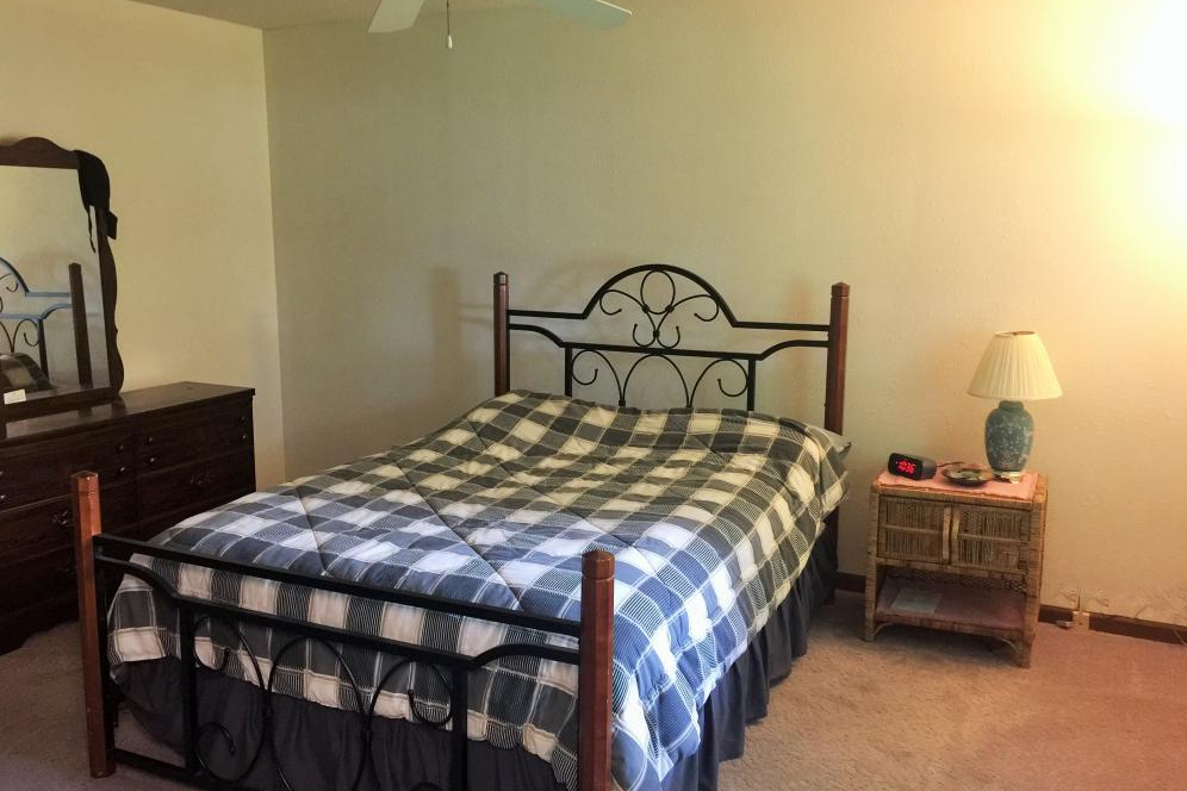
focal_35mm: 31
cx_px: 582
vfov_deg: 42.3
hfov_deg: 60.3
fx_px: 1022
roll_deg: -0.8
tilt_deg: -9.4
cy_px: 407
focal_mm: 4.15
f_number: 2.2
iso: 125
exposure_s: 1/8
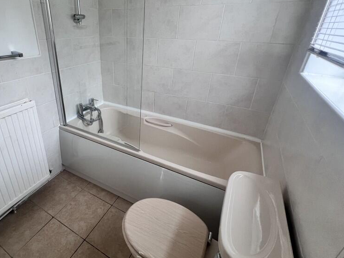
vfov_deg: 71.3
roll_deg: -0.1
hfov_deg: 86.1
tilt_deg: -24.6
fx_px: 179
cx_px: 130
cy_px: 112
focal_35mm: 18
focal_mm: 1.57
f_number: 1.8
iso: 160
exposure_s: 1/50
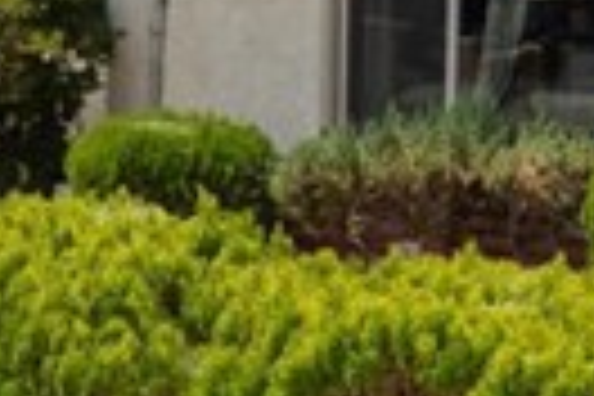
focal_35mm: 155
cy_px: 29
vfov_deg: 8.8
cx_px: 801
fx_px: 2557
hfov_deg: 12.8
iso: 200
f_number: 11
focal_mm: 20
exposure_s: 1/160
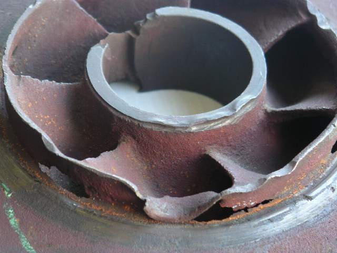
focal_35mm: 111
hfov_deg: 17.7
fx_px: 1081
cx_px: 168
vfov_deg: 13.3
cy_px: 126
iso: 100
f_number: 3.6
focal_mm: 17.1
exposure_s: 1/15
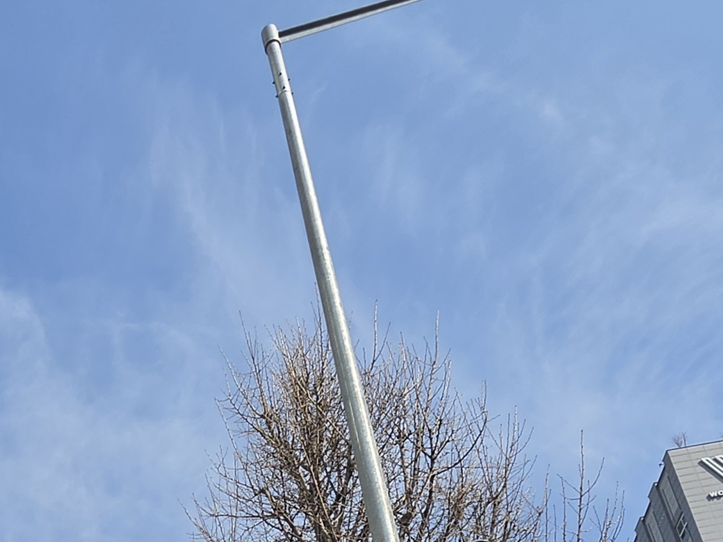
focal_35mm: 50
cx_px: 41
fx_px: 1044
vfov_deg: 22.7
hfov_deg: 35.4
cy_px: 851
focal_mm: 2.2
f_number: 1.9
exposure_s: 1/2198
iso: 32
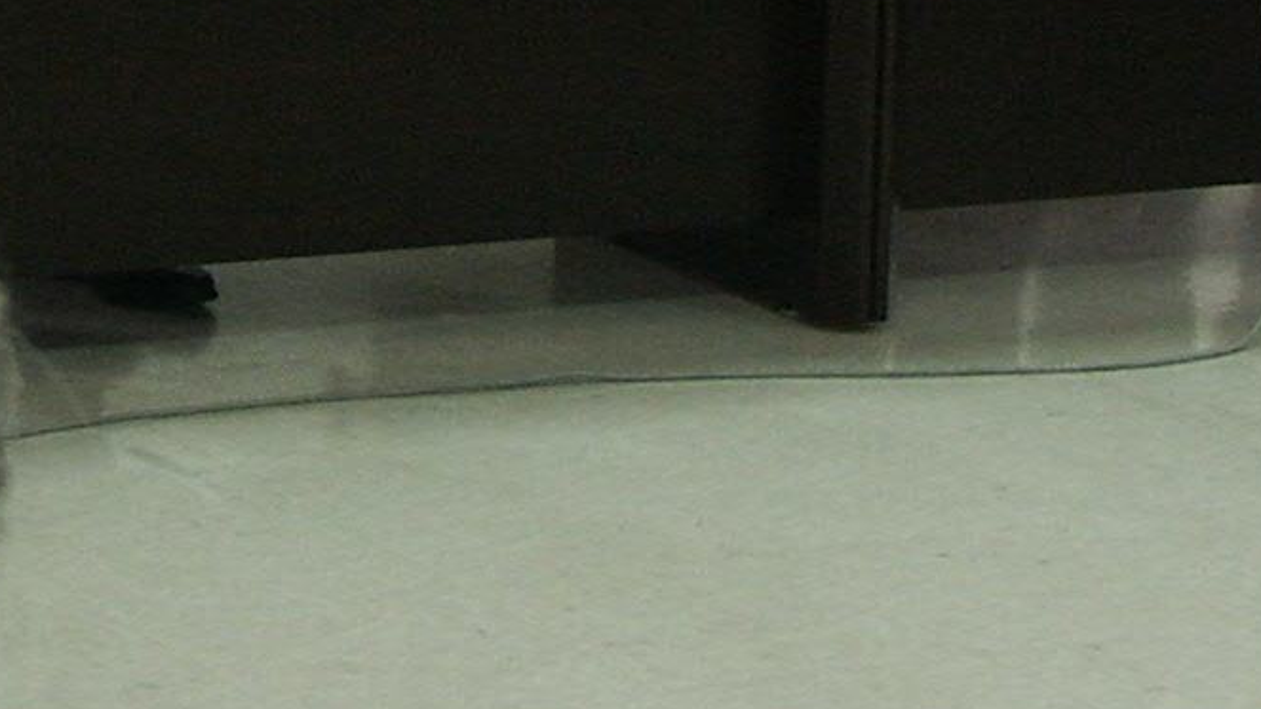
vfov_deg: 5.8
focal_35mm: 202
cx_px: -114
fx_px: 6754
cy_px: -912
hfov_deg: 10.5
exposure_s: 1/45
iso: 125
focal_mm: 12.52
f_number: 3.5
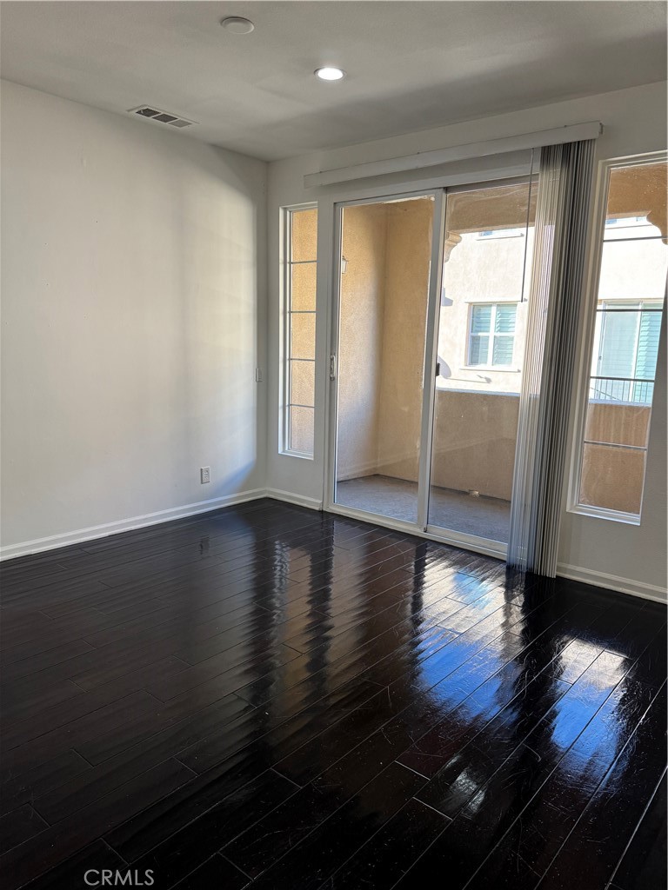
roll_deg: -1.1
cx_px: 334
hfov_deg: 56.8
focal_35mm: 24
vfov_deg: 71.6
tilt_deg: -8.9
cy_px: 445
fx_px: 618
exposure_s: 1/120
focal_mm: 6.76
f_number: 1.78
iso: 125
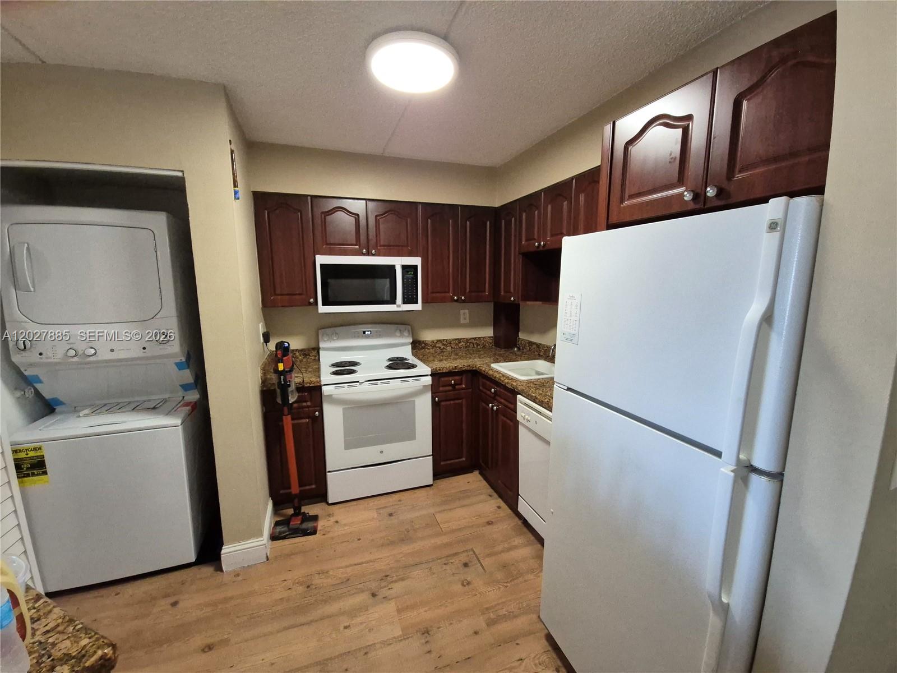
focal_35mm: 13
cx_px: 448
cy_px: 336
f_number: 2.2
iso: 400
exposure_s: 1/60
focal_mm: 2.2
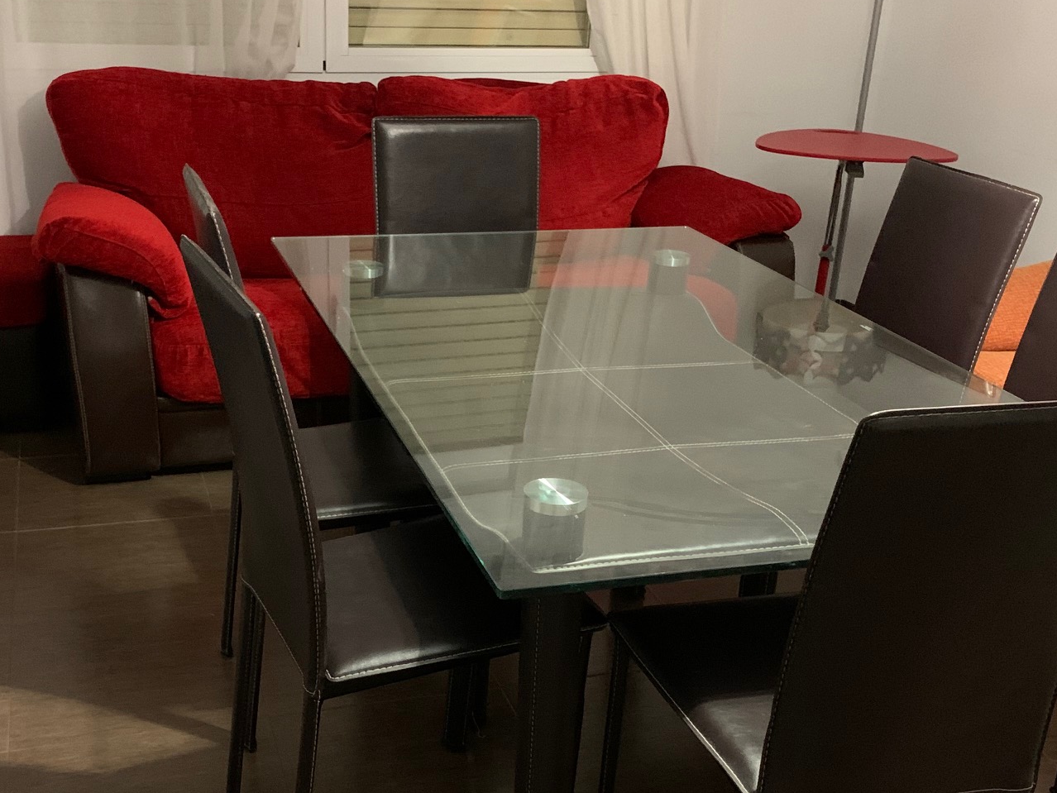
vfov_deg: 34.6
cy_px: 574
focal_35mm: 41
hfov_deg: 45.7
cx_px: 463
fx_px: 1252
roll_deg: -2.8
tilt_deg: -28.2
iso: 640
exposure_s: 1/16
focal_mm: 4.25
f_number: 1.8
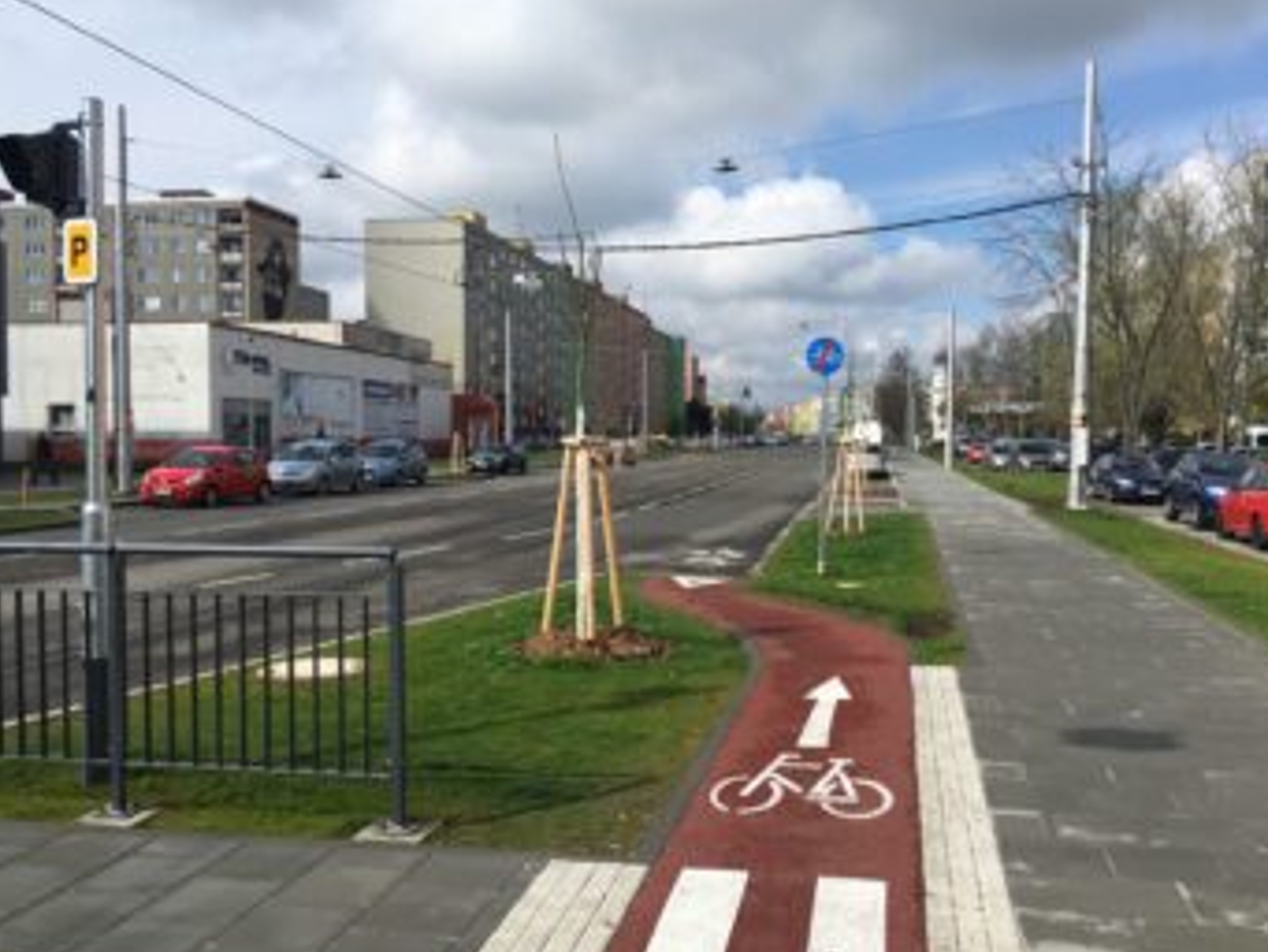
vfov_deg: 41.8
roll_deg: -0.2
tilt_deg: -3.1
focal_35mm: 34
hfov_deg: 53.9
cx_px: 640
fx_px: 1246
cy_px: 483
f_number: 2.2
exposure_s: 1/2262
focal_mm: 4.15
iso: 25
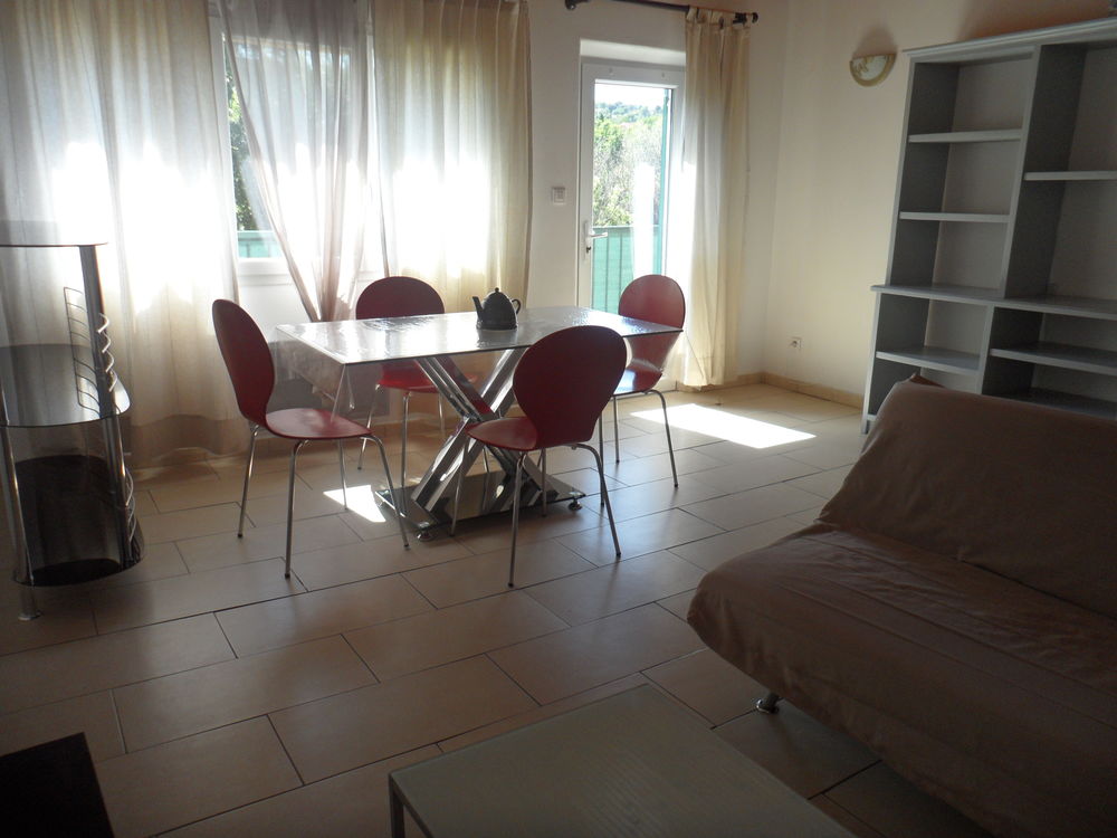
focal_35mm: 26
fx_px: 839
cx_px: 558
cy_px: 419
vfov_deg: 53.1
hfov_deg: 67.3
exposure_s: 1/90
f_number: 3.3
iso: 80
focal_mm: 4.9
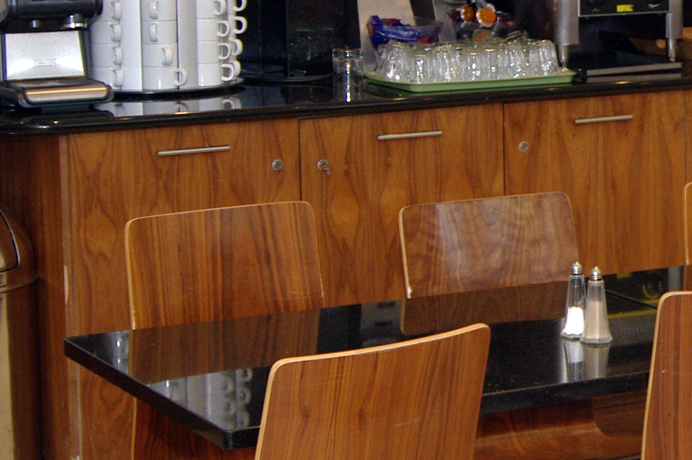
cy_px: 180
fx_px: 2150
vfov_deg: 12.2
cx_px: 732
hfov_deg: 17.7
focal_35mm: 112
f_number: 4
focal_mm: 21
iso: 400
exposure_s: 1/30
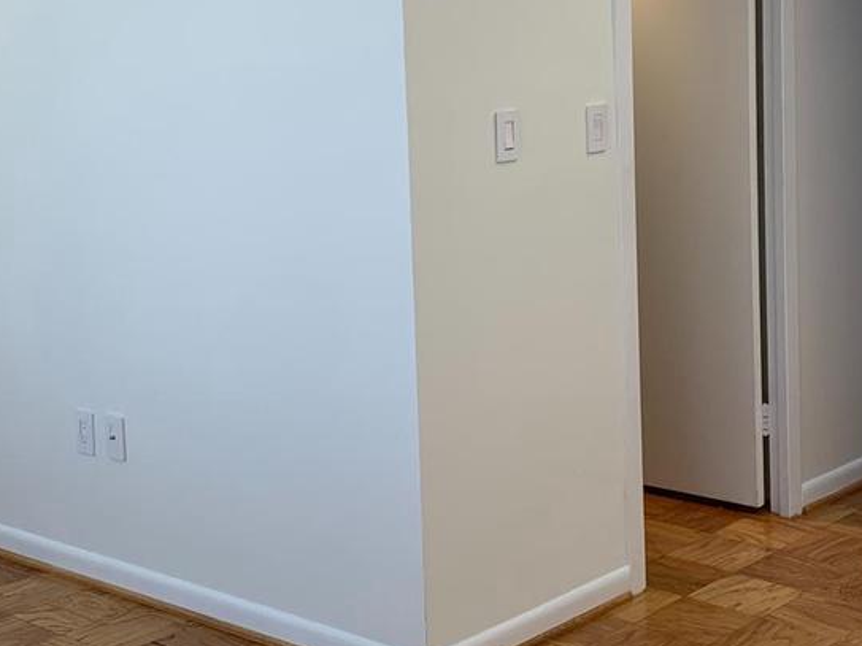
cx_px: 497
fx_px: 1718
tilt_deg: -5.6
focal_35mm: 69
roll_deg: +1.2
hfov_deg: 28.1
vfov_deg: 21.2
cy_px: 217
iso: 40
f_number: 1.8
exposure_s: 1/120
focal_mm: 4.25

--------------------

Without any pictures, print the whole listing again exactly as it stands.

▸ Written reply:
focal_35mm: 31
cx_px: 582
vfov_deg: 42.3
hfov_deg: 60.3
fx_px: 1022
roll_deg: -0.8
tilt_deg: -9.4
cy_px: 407
focal_mm: 4.15
f_number: 2.2
iso: 125
exposure_s: 1/8
vfov_deg: 71.3
roll_deg: -0.1
hfov_deg: 86.1
tilt_deg: -24.6
fx_px: 179
cx_px: 130
cy_px: 112
focal_35mm: 18
focal_mm: 1.57
f_number: 1.8
iso: 160
exposure_s: 1/50
focal_35mm: 155
cy_px: 29
vfov_deg: 8.8
cx_px: 801
fx_px: 2557
hfov_deg: 12.8
iso: 200
f_number: 11
focal_mm: 20
exposure_s: 1/160
focal_35mm: 111
hfov_deg: 17.7
fx_px: 1081
cx_px: 168
vfov_deg: 13.3
cy_px: 126
iso: 100
f_number: 3.6
focal_mm: 17.1
exposure_s: 1/15
focal_35mm: 50
cx_px: 41
fx_px: 1044
vfov_deg: 22.7
hfov_deg: 35.4
cy_px: 851
focal_mm: 2.2
f_number: 1.9
exposure_s: 1/2198
iso: 32
vfov_deg: 5.8
focal_35mm: 202
cx_px: -114
fx_px: 6754
cy_px: -912
hfov_deg: 10.5
exposure_s: 1/45
iso: 125
focal_mm: 12.52
f_number: 3.5
roll_deg: -1.1
cx_px: 334
hfov_deg: 56.8
focal_35mm: 24
vfov_deg: 71.6
tilt_deg: -8.9
cy_px: 445
fx_px: 618
exposure_s: 1/120
focal_mm: 6.76
f_number: 1.78
iso: 125
focal_35mm: 13
cx_px: 448
cy_px: 336
f_number: 2.2
iso: 400
exposure_s: 1/60
focal_mm: 2.2
vfov_deg: 34.6
cy_px: 574
focal_35mm: 41
hfov_deg: 45.7
cx_px: 463
fx_px: 1252
roll_deg: -2.8
tilt_deg: -28.2
iso: 640
exposure_s: 1/16
focal_mm: 4.25
f_number: 1.8
vfov_deg: 41.8
roll_deg: -0.2
tilt_deg: -3.1
focal_35mm: 34
hfov_deg: 53.9
cx_px: 640
fx_px: 1246
cy_px: 483
f_number: 2.2
exposure_s: 1/2262
focal_mm: 4.15
iso: 25
focal_35mm: 26
fx_px: 839
cx_px: 558
cy_px: 419
vfov_deg: 53.1
hfov_deg: 67.3
exposure_s: 1/90
f_number: 3.3
iso: 80
focal_mm: 4.9
cy_px: 180
fx_px: 2150
vfov_deg: 12.2
cx_px: 732
hfov_deg: 17.7
focal_35mm: 112
f_number: 4
focal_mm: 21
iso: 400
exposure_s: 1/30
cx_px: 497
fx_px: 1718
tilt_deg: -5.6
focal_35mm: 69
roll_deg: +1.2
hfov_deg: 28.1
vfov_deg: 21.2
cy_px: 217
iso: 40
f_number: 1.8
exposure_s: 1/120
focal_mm: 4.25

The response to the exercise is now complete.